Now you have all the URLs and all the data from the URL Profiler you can then collate all of these on the one master Excel spreadsheet.

Start ordering the data and include some of these tabs:

  • URL (Screaming Frog)
  • Page title (Screaming Frog)
  • Meta descriptions (Screaming Frog)
  • H1 (Screaming Frog)
  • External backlinks (URL Profiler)
  • Trust & Citation Flow (URL Profiler)
  • Visits (Analytics)
  • Bounce rate (Analytics)
  • Time on page (Analytics)
  • Conversions from page (Analytics)
  • Page entry and exit rate (Analytics)
  • Page type (page, blog, landing page, press release, etc)
  • Social shares (URL Profiler)

You may also want to include some extra tabs including:

  • Action

This is the tab where you will decide the action to be taken for the page. Usually there are few choices here.

You can either:

  • Improve page content
  • Remove it (301, canonicalise, no index, merge it with another page etc)
  • Take no action and leave the page as it is
  • Comments

Expand on the details in action including the removal strategy (301, canonical etc).

  • Priority

Depending on the current amount of clicks, impressions and overall importance and growth opportunity the page represents, score this from 1-5 to help you prioritise these changes in batches depending on their respective priorities.

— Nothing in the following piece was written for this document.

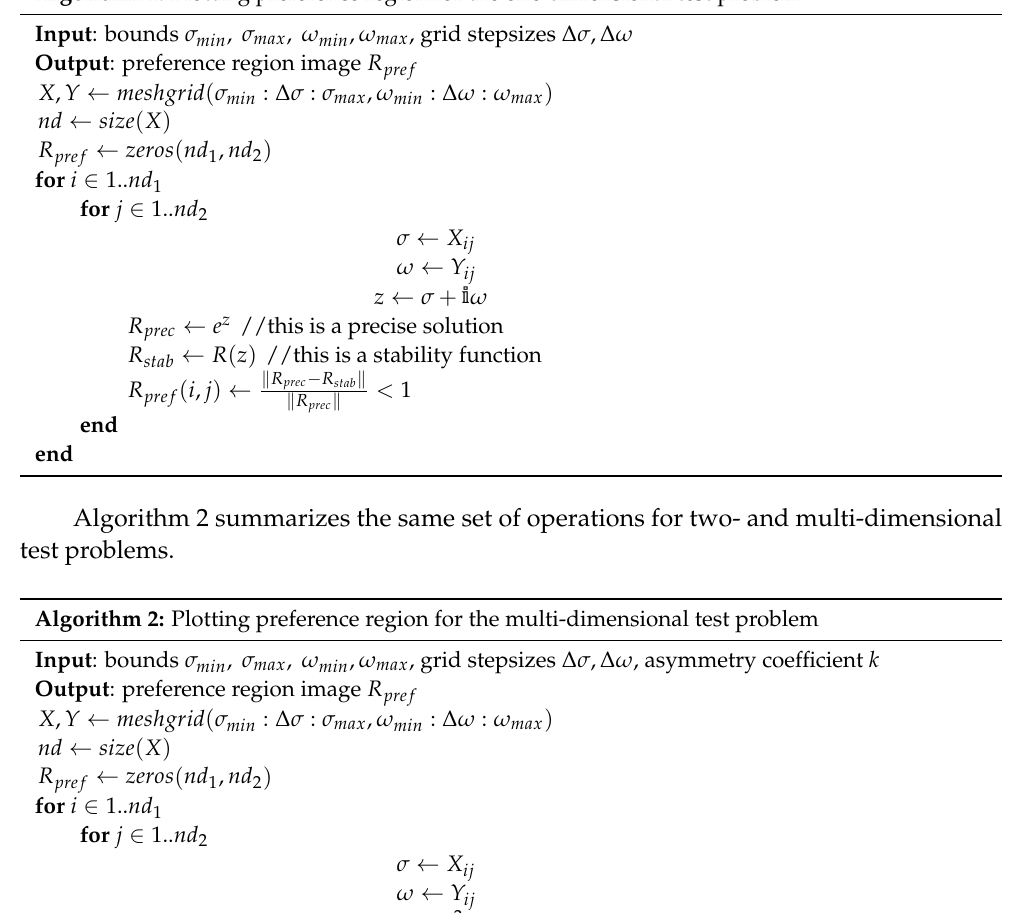
Algorithm 1: Plotting preference region for the one-dimensional test problem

Analyse this data by all the metrics now on the spreadsheet and if you were able to append the query data from Webmaster Tools also try to identify the lower hanging fruit and deal with these first.

Look out for things like:

  • High amount of impression and low CTR
  • High amount of visits and low conversion rates
  • High amount of visits and short time on page
  • High bounce rates (if it’s not a one page landing page J)
  • High exit rate
  • High amount of inbound links but not many visits

Hopefully by now you will have made some decisions and your action points tab is filled along with the comments.

Content audit phase 4 – The content gap analysis

To get a decent and quick overview on the content gap analysis, do the following:

  1. Use SEMrush to check your top three competitors.
semrush organic research competitors
  1. Look at their keywords (sort by common keywords)
common keywords
  1. Compare them and make a list of the ones you don’t currently have pages matching with or that can do with optimisation
keyword research screenshot
  1. Also take a peak at their top ranking pages through Search Metrics and then run some of these through the URL Profiler
search metrics organic rankings screenshot
  1. Things to look out here are:
    1. Word count
    2. Inbound links to the page
    3. Majestic metrics etc

Use these exports to further expand your keyword research and help with your keyword mapping.

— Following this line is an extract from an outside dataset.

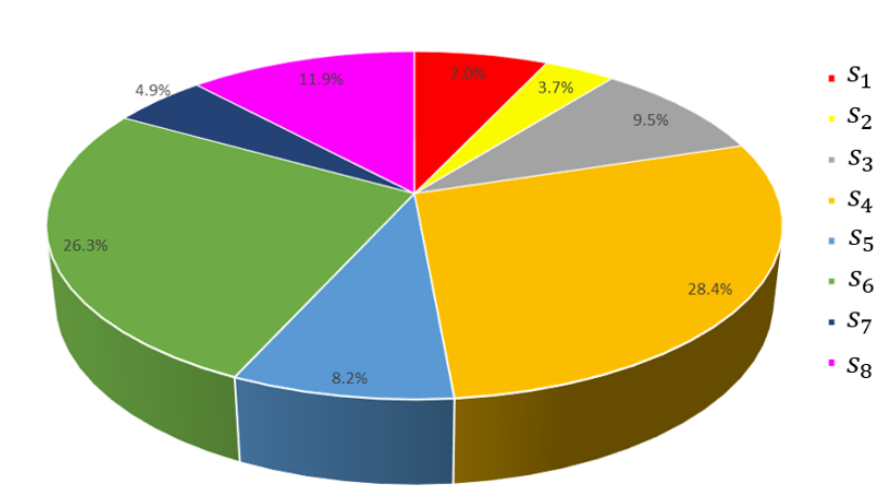
Figure 7. Percentages of eight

For a full and granular guide to the Competitor Audit please check out this article which includes many tips and tricks in finding keywords and pages that your competitors are ranking for.

After you have identified the gaps, start filling the content strategy sheet by using the new keywords the site is currently not ranking for next to the new page ideas.

Look at this content ideation to create awesome shareable content.

Also, once you have the topics, use Buzzsumo to get winning formulas.

Simply head to Buzzsumo and enter the topic and hit search.

BuzzSumo screenshot

Look at the pages that have the most social shares and try to pick out the framework that has contributed to the share success of these pages.

Buzzsumo metrics

Another alternative to Buzzsumo is the newly released feature form Ahrefs here https://ahrefs.com/content-explorer/

Check out the most shared content on the web for your targeted topics, and start building something around the formula you have identified to start generating some serious traffic.

Conclusion

Right, if you’ve made it this far well done. You’re seriously committed and this is a testimony of your perseverance.

(Perseverance + Commitment) *Passion = Explosive Success

I cannot emphasise enough the importance of the content audit and how leveraging on-site content can impact/increase organic traffic and ultimately conversion rates by attracting and engaging more users to your website.

Can content audits be overwhelming? Yes, some can, but the rewards far outweigh the negatives.

Let me know your experience of content audits and any useful tips you may like to share.